RECORD EXTRACTS:
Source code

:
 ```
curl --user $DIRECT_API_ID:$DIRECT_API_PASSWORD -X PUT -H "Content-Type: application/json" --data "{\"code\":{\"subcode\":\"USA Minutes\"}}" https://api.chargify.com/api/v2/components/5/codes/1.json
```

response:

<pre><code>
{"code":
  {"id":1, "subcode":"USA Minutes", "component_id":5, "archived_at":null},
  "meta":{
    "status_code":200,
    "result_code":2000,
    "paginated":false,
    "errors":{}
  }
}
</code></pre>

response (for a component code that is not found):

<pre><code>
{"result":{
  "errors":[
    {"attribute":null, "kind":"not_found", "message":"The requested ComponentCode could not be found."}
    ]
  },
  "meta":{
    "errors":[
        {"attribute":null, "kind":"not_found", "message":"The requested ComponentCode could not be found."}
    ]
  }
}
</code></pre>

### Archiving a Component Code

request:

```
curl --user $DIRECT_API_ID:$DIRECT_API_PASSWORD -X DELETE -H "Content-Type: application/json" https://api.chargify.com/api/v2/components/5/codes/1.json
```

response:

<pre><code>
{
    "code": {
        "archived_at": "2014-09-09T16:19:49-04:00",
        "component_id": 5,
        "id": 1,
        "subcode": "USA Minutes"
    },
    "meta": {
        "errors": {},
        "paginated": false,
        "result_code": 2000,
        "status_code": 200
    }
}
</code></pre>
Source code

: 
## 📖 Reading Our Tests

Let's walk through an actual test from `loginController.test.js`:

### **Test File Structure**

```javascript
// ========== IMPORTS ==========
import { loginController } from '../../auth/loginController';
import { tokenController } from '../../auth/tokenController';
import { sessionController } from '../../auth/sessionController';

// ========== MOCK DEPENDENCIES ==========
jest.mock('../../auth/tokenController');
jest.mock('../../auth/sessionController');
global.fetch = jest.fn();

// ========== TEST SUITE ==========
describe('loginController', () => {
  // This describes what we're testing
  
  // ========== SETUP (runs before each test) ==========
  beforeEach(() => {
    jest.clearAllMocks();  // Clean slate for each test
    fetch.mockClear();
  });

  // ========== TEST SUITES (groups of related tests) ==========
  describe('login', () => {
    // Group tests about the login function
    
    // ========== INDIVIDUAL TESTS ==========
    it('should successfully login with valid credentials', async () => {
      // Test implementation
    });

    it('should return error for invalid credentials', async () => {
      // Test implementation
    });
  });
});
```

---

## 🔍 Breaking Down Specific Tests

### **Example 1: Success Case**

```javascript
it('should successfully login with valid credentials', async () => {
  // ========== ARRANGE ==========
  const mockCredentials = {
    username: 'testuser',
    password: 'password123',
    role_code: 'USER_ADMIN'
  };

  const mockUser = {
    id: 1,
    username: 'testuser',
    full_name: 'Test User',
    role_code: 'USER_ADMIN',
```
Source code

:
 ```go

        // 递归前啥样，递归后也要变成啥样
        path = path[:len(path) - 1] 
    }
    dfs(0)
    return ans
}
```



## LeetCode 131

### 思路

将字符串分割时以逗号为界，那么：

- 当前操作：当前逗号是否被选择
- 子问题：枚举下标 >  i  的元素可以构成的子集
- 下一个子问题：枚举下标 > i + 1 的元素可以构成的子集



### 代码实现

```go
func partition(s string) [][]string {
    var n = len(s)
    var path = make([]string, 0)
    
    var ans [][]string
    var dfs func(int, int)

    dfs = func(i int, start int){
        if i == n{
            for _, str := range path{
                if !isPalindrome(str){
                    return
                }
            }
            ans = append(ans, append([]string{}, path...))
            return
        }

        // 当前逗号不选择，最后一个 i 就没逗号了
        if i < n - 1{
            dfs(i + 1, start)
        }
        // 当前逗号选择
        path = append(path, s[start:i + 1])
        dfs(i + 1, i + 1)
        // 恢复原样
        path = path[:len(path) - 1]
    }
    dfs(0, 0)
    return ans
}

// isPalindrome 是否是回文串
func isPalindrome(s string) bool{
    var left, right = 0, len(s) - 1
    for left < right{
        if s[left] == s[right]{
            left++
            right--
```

WHAT TO WORK ON:
Count the lines in the listing above that include the word "Minutes". Reply with the number only.

REPLY TO THE TASK:
3